Une image satellite, basse résolution, mais pleine de lumière.
Alana assise les jambes croisées devant une falaise de grès.
son ventre gonflé encadré par une ceinture peinte portant le glyphe jumeau.
Derrière elle se tenait Evelyn, une main posée sur son épaule, l’autre protégeant ses yeux du soleil mourant.
Ils avaient l’air paisibles, enracinés, sacrés.
La légende envoyée plus tard disait seulement: “La terre se souvient.
Nous sommes exactement là où nous sommes censés être.
“Et puis le silence.
Nita ne s’inquiéta pas au début.
Les pannes de signal étaient courantes sur la rive nord, en particulier près des crêtes sacrées où Alana insistait pour aller.
Mais lorsque deux jours se sont écoulés et qu’aucune des deux femmes n’est réapparue à Shiprock ou à Gallup, et qu’aucune n’a répondu aux messages, Nidita a commencé à appeler.
D’abord les rangers locaux, puis la police tribale, puis la répartition du comté.
Elle leur a dit qui avait disparu.
Elle leur a donné la dernière photo.
Elle les a suppliés de regarder.
Au moment où une équipe de recherche est arrivée sur le site, quatre jours s’étaient écoulés.
Le camp était là, niché sous un surplomb rocheux naturel dans un aoyo sec, juste à côté d’une route non entretenue du Bureau des Affaires indiennes.
La camionnette était garée à l’ombre.
Le foyer était intact.
Deux chaises étaient assises face à la falaise de pierre.
À l’intérieur de la tente se trouvaient deux sacs de couchage soigneusement posés et une planche de berceau tissée à la main, à moitié finie.
À l’intérieur du van, tout était intact.
Le sac à main d’Evelyn, le journal d’Alana, une bouteille de vitamines prénatales, un bol en céramique de cèdre brûlé.
Leur boîtier satellite d’urgence Starlink était éteint sur une étagère.
Rien ne manquait.
Rien n’était emballé.
Pas par erreur.
Regarde les cartes.
Regarde ce qu’Alana a trouvé.
Tu connais la crête.
Vous savez ce qu’ils faisaient là-bas avant que les lignes du parc ne soient tracées, avant que les panneaux ne soient montés.
Certains secrets n’étaient pas perdus.
Ils ont été enterrés.
Et ils n’aiment pas être découverts.
Il n’y avait pas de signature, juste une seule ligne rayée dans la marge inférieure, l’encre y était plus foncée comme si elle était pressée avec plus de poids.
Commencez par la veine noire.
Nidita resta assise longtemps après avoir lu, la main relâchée sur ses genoux.
Elle ne dormait pas, ne parlait pas.
Elle attendit que le soleil se lève, puis fit un appel, le premier d’une longue série.
Le boîtier rouvert se mit en mouvement comme une roue se libérant enfin du sable.

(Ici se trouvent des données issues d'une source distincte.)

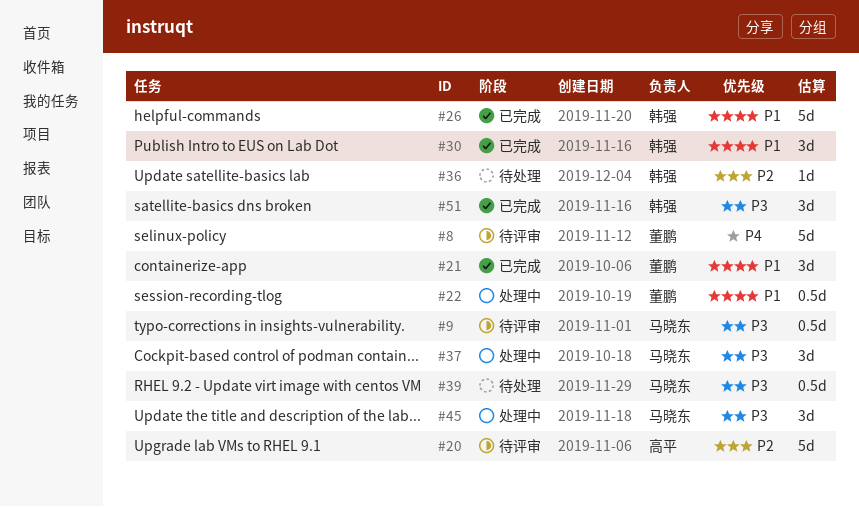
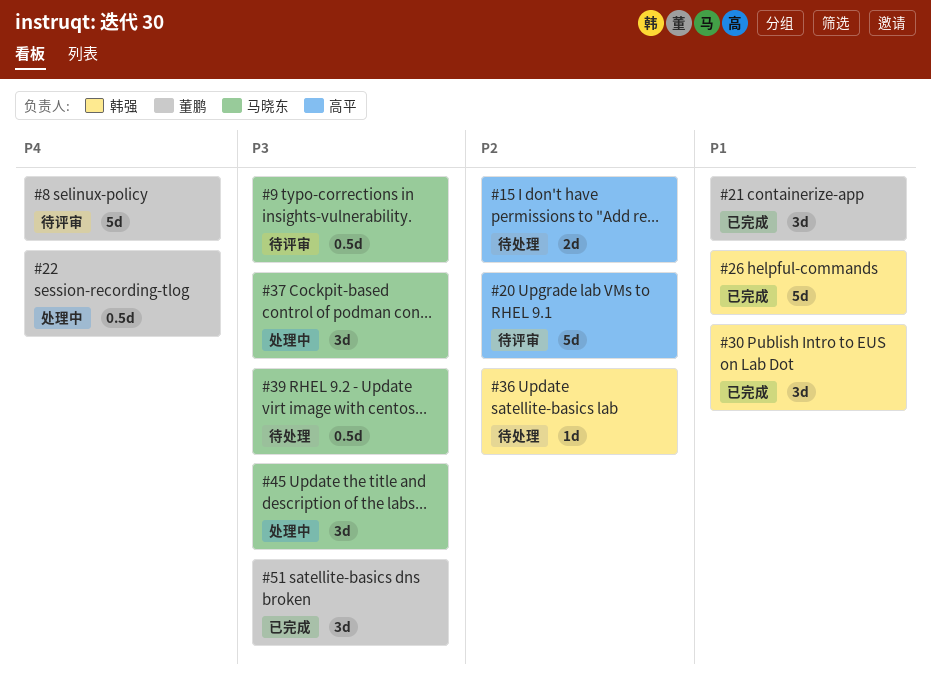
#15: none -> present
#22, priority: P1 -> P4
#51, owner: 韩强 -> 董鹏

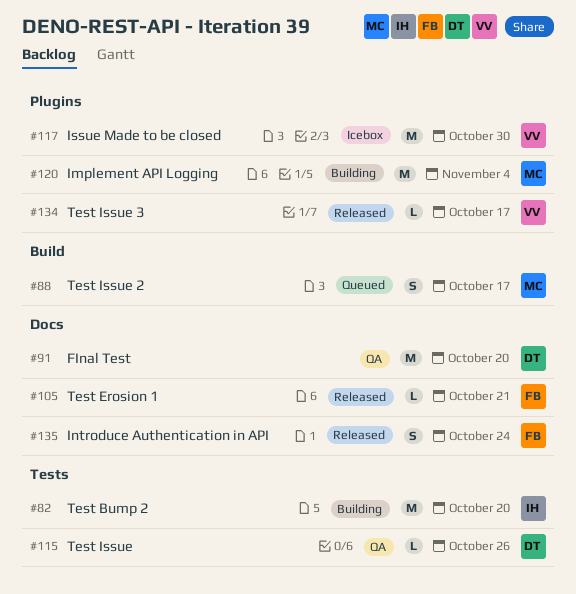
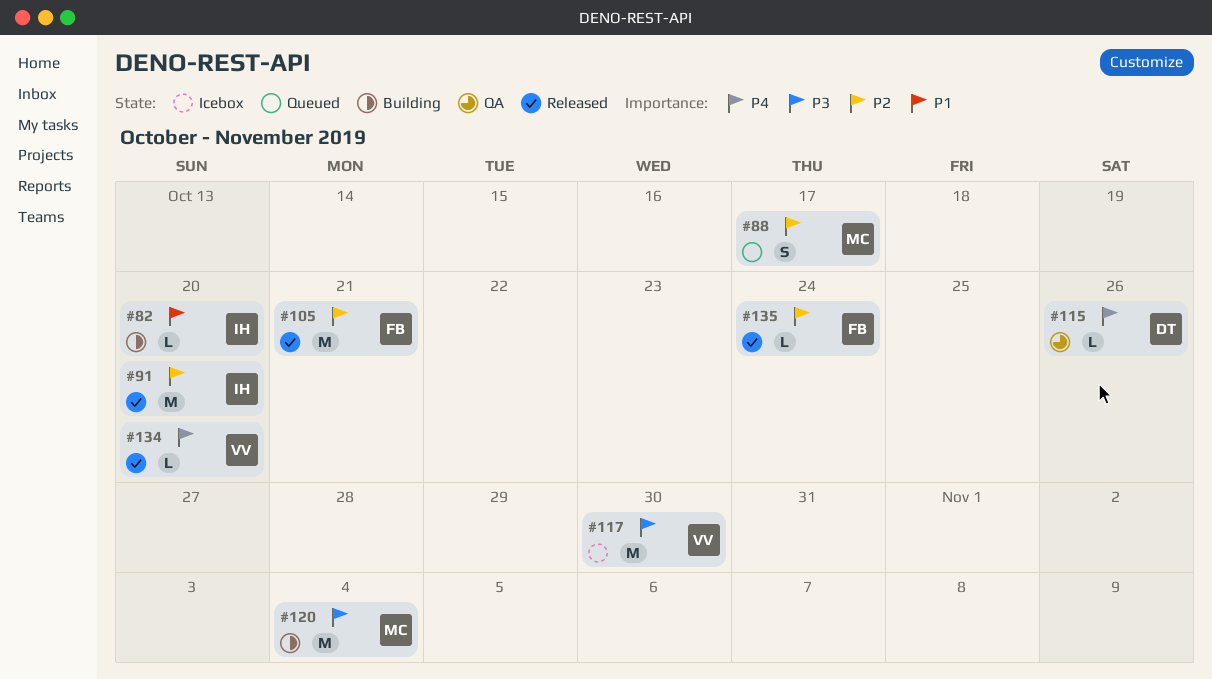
#82, estimate: M -> L
#91, status: QA -> Released
#91, owner: DT -> IH
#105, estimate: L -> M
#134, due: Oct 17 -> Oct 20
#135, estimate: S -> L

Les enquêteurs ont réuni un nouveau groupe de travail, la police tribale, la liaison BIA, un détective principal du comté de San Juan nommé Rios, qui se souvenait du dossier d’origine comme d’une mauvaise dent qui n’avait jamais été arrachée.
D’abord, ils ont exhumé les preuves de 2009, la camionnette, les photos du site, le journal d’Evelyn, puis les cartes.
Ils étaient les mêmes que ceux que Nidita avait brièvement vus dans le rapport original.
Des superpositions dessinées à la main de topographie tribale annotées avec des codes qui avaient l’air géologiques.
Elle avait peu pensé à eux à l’époque, juste des notes pour la piste.
Mais maintenant, vus sous un angle différent, avec la lettre d’Evelyn résonnant dans sa tête, ils ont pris un nouveau poids.